Lots of Events & Topical Tech Discussions

This week we just had Ryan Zhang present at the Seattle Scalability Meetup. I did a little short presentation just showing some tools that I’ve been using as of late; DataGrip, and related schema migrations and Docker containers as I work through the schema migrations. It was a solid meetup and excellent conversation after meetup, big thanks to everybody who came out to the meetup and joined us for a round of drinks, amazing cheese curds and hummus at Collin’s afterwards! It was a great meetup and looking forward to getting together again on May 28th with Guinevere (@guincodes) presenting “The PR That Wouldn’t Merge“!

#### What to produce:
Reproduce the meetup recap above word for word, from its title through the final sentence.

#### Information supplied:
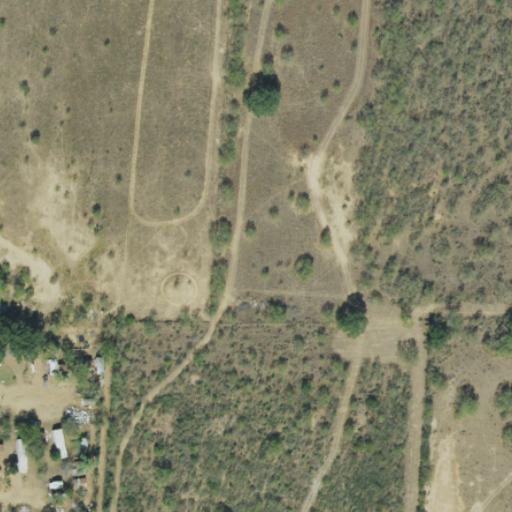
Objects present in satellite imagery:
building: (9, 455)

#### Finished task:
Lots of Events & Topical Tech Discussions

This week we just had Ryan Zhang present at the Seattle Scalability Meetup. I did a little short presentation just showing some tools that I’ve been using as of late; DataGrip, and related schema migrations and Docker containers as I work through the schema migrations. It was a solid meetup and excellent conversation after meetup, big thanks to everybody who came out to the meetup and joined us for a round of drinks, amazing cheese curds and hummus at Collin’s afterwards! It was a great meetup and looking forward to getting together again on May 28th with Guinevere (@guincodes) presenting “The PR That Wouldn’t Merge“!